Πέμπτη 28 Μαρτίου 2013

VMware Says PayPal, Is NOT Ditching Its Software

VMware Bogomil Balkansky

Our story that PayPal was rolling out OpenStack, a new, hot cloud-computing operating system, with eventual plans for PayPal and its parent company, eBay, to rip out VMware software from tens of thousands of servers caused quite a stir.

That's because a big cloud computing company can act as a role model for other enterprises.

We heard from sources that the story sparked panicked, angry phone calls between top executives at VMware, eBay, and Mirantis, the cloud-computing company that helps companies install OpenStack, which told us about the project.

On Wednesday, VMware's senior vice president, Bogomil Balkansky, published a blog post that quoted a PayPal executive promising that PayPal wouldn't entirely ditch VMware.

Here's what Nat Rajesh Natarajan, VP of platform engineering and operations at PayPal, told VMware:

Our initiative with OpenStack is intended to enable agility, innovation and choice. We’re not interested in a “rip and replace’ approach. In fact, this collaboration will help us utilize robust virtualization technologies such as VMware. They are a valued PayPal partner, and we intend to continue leveraging their core strengths in our cutting edge cloud environment.

■ The data ■
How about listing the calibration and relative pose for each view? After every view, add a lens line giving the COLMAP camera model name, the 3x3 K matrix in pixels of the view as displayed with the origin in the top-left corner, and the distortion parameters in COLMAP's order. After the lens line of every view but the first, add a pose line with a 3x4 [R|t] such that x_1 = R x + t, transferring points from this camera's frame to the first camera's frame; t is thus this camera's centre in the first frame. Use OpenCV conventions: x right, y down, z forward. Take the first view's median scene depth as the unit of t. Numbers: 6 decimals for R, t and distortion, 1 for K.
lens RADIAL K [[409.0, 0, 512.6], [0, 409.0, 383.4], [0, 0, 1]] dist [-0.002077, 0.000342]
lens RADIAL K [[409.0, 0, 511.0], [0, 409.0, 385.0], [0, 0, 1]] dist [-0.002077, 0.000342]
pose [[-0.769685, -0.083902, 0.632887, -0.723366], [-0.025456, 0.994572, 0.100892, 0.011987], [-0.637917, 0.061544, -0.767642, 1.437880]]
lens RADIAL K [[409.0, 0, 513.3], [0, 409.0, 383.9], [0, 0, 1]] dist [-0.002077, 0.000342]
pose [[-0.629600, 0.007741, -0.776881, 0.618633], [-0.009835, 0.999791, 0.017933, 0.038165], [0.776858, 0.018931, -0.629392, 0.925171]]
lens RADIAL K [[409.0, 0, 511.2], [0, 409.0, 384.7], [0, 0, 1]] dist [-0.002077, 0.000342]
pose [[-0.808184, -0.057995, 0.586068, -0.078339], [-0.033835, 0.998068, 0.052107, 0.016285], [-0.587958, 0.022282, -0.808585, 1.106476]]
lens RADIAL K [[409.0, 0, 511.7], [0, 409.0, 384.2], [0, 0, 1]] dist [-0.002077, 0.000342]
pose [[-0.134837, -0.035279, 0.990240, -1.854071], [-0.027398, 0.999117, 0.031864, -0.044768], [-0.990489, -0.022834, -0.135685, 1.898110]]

■ What is required ■
Write the next part of the article on PayPal's OpenStack plans and VMware, beginning after its last sentence. The listing has no connection to the article about PayPal and VMware.

■ Written answer ■
That's not what PayPal told Business Insider. A PayPal spokesperson said in an email that the company had adopted some OpenStack software, but still had some VMware software in place.

PayPal can opt for OpenStack for its cloud, instead of VMware's vCloud, and still use VMware's main product, its "hypervisor" software, which allows servers to run multiple types of software, including operating systems, at once. OpenStack works with a bunch of hypervisors.

PayPal told us it also uses Red Hat technology. Red Hat has a hypervisor, too, called KVM. KVM works with OpenStack, too.

As we previously reported, most enterprises are not looking to ditch VMware's hypervisor to save money because they like how reliably it works. But low-cost alternatives to its hypervisor, such as KVM, or even Microsoft's Hyper-V, abound.

They'll be watching the big vendors like PayPal to see how they build their clouds and which technologies they use.